嚴五兒看見那唯祯眼裏的錯愕,想來他也是沒料到皇帝竟是當衆出手打人,打完人還一派坦然坐着。
嚴五兒清楚事情經過,旁人不清楚,有些老臣是一臉的不贊同看着皇上,皇上将那些人掃視一眼,衆人便都唯唯諾諾低下頭來。有些屬臣多少有些不滿,皇帝當庭掌掴旁的屬臣,仿佛也掌掴了他們自己一樣,遂很是不滿意。
皇帝通通沒管,又招了舞姬進來,廳裏便又是一派的歌舞升平。
當晚宴會散了之後衆後妃都散去,屬臣們連同朝臣也要散去出宮,一時間升平樓這裏便是個熙熙攘攘的光景。
穆清從升平樓裏出來就回了倦勤殿,今日晚間她在宴會上鬧了那樣一出心下也懊惱,回來之後要喝藥也無心鬧騰只鎖了眉灌水一樣将湯藥都灌下去,每日裏都是一通瘋跑,她眼下晚上洗漱之後就要睡去,今日她也是一通瘋跑,這時候洗漱完自然上床是打算睡覺。
她一個人在倦勤殿時候殿裏奴才都在,奴才們見她已經躺下遂就将殿裏燭火滅了幾支只留了床頭一支燈連同殿門口的一支燈亮着,正是要放下床帳好讓靜妃安睡的時候,靜妃卻是驀地起身,徑自從床上下來了。
“娘娘。”有掌事喊一句,穆清沒有言語竟是要出宮去。
這時候殿裏統共就有兩支燭火亮着,兩支燭火不足以讓殿裏亮堂,這樣昏暗的殿裏便見靜妃披散着頭發往殿門口方向走去,也無言語也無表情,就是木木愣愣的往出走。

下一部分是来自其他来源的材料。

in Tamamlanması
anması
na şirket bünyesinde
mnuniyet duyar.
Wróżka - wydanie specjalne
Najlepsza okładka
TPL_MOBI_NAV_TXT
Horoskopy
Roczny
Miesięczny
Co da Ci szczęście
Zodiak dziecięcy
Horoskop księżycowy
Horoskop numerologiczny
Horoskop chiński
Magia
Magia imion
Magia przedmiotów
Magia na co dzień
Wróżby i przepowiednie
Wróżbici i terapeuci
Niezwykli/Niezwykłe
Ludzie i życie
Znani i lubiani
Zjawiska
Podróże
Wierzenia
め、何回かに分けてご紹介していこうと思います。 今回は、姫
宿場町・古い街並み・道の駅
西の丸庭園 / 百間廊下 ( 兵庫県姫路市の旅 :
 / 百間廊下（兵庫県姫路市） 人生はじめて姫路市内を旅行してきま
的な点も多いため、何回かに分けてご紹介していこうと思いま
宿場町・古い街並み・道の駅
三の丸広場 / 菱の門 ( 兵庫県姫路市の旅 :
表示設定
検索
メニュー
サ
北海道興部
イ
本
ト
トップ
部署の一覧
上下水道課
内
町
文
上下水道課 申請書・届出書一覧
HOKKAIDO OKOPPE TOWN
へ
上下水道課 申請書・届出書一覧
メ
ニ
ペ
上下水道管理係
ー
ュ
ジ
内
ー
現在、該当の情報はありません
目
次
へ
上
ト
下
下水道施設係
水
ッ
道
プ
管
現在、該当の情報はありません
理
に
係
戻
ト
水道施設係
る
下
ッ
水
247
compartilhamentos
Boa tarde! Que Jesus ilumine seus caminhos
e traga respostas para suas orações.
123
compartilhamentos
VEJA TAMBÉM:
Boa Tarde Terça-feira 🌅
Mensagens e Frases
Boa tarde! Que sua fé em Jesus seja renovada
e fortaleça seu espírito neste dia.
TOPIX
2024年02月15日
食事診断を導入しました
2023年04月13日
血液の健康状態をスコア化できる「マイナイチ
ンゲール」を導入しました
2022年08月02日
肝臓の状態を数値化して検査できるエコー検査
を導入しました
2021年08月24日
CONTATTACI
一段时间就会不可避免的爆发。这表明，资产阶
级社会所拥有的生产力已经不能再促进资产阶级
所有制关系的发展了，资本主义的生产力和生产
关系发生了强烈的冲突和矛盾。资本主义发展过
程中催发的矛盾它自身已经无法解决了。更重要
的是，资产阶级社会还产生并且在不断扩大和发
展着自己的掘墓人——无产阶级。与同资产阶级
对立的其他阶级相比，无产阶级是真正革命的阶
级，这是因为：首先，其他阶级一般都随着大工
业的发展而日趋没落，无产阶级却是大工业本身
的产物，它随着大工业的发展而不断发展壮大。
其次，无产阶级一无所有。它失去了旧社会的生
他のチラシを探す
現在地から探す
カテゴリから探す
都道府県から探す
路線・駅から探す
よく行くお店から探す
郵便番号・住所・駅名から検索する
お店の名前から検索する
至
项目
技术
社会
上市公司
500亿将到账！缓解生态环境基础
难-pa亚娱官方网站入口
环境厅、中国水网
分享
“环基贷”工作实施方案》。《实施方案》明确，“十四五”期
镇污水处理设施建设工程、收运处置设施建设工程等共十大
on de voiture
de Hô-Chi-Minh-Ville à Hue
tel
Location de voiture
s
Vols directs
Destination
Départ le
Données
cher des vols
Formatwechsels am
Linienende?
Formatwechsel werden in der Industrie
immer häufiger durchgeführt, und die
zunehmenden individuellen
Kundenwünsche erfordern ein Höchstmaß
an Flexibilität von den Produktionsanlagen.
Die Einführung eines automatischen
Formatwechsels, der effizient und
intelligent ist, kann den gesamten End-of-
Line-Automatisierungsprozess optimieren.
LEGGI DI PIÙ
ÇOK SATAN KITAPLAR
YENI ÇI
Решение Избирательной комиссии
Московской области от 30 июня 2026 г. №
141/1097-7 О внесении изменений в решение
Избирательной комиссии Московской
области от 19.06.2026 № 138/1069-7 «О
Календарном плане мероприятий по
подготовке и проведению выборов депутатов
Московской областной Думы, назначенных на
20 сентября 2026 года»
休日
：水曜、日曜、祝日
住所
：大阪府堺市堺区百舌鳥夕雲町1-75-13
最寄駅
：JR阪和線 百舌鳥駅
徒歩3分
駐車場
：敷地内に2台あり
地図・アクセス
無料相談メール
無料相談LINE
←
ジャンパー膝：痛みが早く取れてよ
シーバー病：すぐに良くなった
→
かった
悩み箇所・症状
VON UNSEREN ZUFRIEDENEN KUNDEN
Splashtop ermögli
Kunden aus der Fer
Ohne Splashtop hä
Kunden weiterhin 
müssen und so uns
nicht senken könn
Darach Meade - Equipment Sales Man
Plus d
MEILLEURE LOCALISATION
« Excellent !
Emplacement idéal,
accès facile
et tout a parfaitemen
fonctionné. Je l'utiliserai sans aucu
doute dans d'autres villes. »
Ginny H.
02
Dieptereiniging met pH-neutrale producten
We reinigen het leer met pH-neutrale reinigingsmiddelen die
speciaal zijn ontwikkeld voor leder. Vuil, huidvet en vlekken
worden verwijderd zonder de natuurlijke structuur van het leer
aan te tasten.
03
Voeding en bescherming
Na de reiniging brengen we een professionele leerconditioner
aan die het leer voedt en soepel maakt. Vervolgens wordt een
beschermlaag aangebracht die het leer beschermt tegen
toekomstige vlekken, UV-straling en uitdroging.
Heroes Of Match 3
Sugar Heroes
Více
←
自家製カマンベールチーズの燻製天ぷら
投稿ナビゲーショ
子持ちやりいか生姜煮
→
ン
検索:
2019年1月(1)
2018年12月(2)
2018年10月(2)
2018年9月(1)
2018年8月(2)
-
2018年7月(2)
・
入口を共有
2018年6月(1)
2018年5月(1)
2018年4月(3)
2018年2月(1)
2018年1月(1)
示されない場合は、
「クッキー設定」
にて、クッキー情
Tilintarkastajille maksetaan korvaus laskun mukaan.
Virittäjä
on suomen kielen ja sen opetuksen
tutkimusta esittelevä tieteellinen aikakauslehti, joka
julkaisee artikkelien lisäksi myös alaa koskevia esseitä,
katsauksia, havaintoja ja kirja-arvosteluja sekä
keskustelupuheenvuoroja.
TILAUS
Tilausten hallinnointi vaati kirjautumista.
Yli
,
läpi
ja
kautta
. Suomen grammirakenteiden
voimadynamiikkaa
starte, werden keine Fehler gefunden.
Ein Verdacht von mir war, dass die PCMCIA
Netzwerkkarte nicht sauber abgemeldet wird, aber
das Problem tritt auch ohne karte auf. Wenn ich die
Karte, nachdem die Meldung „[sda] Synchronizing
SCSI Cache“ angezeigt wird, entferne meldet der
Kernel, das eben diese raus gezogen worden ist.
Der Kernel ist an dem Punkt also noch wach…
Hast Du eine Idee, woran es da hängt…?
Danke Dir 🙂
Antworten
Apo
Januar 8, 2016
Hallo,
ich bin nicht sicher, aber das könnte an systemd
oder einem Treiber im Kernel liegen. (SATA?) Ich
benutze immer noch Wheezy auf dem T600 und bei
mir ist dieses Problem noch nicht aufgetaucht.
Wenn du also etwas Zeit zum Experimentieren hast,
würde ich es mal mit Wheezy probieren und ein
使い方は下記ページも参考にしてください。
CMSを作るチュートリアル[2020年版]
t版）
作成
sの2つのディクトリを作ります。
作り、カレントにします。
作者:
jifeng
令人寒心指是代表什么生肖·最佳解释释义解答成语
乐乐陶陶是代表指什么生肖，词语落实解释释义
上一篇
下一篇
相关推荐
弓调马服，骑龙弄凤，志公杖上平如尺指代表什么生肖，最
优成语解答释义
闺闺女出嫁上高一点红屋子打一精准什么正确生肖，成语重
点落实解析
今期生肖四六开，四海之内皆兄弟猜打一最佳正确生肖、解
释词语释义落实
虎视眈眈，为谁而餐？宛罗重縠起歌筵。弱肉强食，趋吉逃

“娘娘,大晚上您這是要幹什麽。”衆奴才們都被吓住了,靜妃此刻模樣像是個人偶,只管往出走不說話,像是半夜裏中邪了一樣。
“我出去走走,你們不用管我。”靜妃驀地開口,衆奴才們面面相觑不知如何是好,猶豫間靜妃已經從殿門口出去了。
皇上寵着靜妃的樣子衆奴才們都見過了,這時候大半夜的她要往哪裏走走,終是怕出一點事她們擔不起責,便趕緊跑出去跟着,四下裏一望,靜妃已經轉到殿東頭的角上,是個往殿後去的樣子。
一幹奴才們默不作聲跟着,殿後是一個小園子,再往後便是內宮的圍牆,這時候那小園子裏的草木還沒有凋零正長長的長着,衆人只看見靜妃竟然将園子裏的草木撥開躬身跪在地上摩挲什麽。
立時緊了兩步追上去,站在靜妃後面,赫然發現一個将将一尺見方的窟窿正橫在眼前。當朝皇帝愛狗,宮裏不時有野狗出沒,前朝還專門有個打狗隊,那打狗隊在先帝手裏就慢慢不見了,及至到了當朝,別說打狗了,倦勤殿四周時常有宮外的野狗出沒都沒人敢打,這宮牆上的窟窿顯然是不知何時被狗刨出來的一個狗洞。
“娘娘。”不及衆人有旁的舉動,趴在地上的靜妃竟然貓腰就往那狗洞鑽去,還轉過臉神秘的對衆人豎着指頭“噓”了一聲,衆奴才神色一僵,有經了事情的老掌事當即不管不顧拖着靜妃雙腿就将人往出扥,“娘娘像是被人下了蠱。”那掌事一聲喊,邊兒上站着不知所措的奴才連忙也拖着靜妃的腰就将她從狗洞裏薅出來。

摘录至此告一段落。